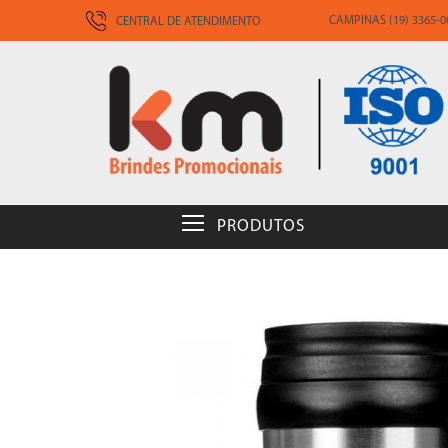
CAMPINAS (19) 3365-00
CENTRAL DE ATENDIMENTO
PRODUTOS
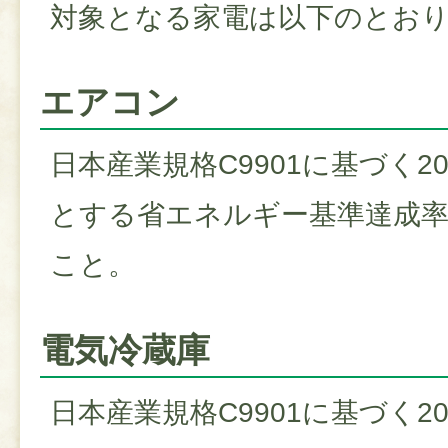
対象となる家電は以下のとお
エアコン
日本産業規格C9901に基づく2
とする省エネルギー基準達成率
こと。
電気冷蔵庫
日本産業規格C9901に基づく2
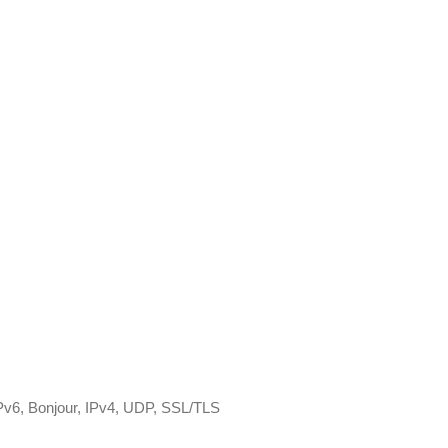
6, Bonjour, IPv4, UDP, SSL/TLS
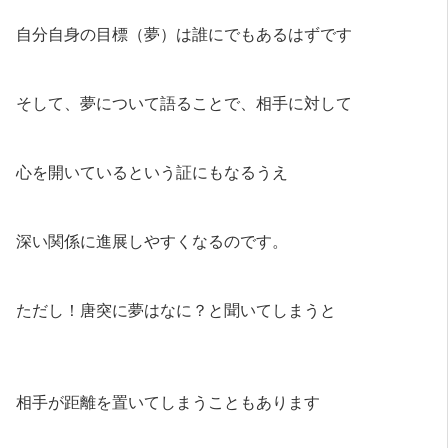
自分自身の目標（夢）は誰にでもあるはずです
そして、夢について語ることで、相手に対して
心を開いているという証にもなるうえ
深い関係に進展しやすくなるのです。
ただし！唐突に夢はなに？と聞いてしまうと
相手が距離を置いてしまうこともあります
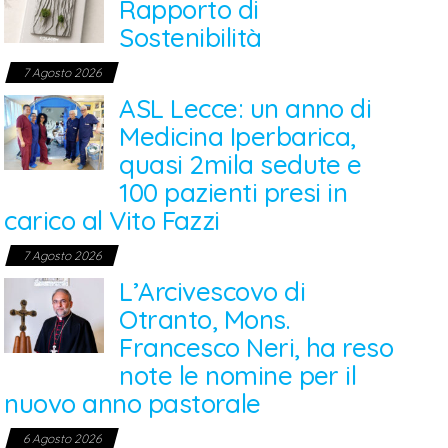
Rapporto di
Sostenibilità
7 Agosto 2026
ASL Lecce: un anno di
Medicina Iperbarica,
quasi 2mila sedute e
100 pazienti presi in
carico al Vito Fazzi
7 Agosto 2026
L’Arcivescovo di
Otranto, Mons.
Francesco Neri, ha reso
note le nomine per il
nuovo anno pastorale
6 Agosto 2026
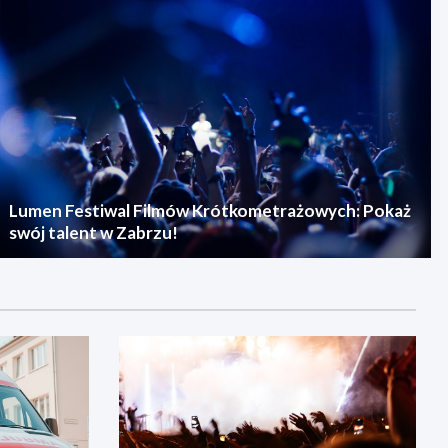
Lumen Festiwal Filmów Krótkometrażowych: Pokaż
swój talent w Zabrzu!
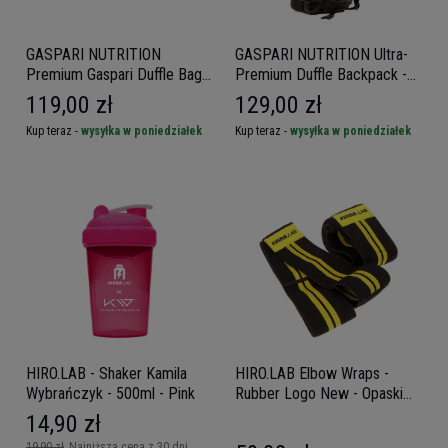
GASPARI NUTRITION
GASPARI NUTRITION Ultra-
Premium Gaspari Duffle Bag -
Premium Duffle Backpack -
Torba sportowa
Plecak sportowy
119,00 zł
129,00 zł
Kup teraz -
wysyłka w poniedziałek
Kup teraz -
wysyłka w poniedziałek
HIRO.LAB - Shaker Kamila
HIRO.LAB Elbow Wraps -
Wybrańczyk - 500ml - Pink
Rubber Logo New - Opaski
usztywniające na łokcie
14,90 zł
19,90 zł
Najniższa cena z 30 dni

• Work required
Although the records contain pictures, the copy should consist of their text alone, reproduced exactly.

• Expected output
CAMPINAS (19) 3365-00
CENTRAL DE ATENDIMENTO
PRODUTOS
対象となる家電は以下のとお
エアコン
日本産業規格C9901に基づく2
とする省エネルギー基準達成率
こと。
電気冷蔵庫
日本産業規格C9901に基づく2
6, Bonjour, IPv4, UDP, SSL/TLS
自分自身の目標（夢）は誰にでもあるはずです
そして、夢について語ることで、相手に対して
心を開いているという証にもなるうえ
深い関係に進展しやすくなるのです。
ただし！唐突に夢はなに？と聞いてしまうと
相手が距離を置いてしまうこともあります
Rapporto di
Sostenibilità
7 Agosto 2026
ASL Lecce: un anno di
Medicina Iperbarica,
quasi 2mila sedute e
100 pazienti presi in
carico al Vito Fazzi
7 Agosto 2026
L’Arcivescovo di
Otranto, Mons.
Francesco Neri, ha reso
note le nomine per il
nuovo anno pastorale
6 Agosto 2026
Lumen Festiwal Filmów Krótkometrażowych: Pokaż
swój talent w Zabrzu!
GASPARI NUTRITION
GASPARI NUTRITION Ultra-
Premium Gaspari Duffle Bag -
Premium Duffle Backpack -
Torba sportowa
Plecak sportowy
119,00 zł
129,00 zł
Kup teraz -
wysyłka w poniedziałek
Kup teraz -
wysyłka w poniedziałek
HIRO.LAB - Shaker Kamila
HIRO.LAB Elbow Wraps -
Wybrańczyk - 500ml - Pink
Rubber Logo New - Opaski
usztywniające na łokcie
14,90 zł
19,90 zł
Najniższa cena z 30 dni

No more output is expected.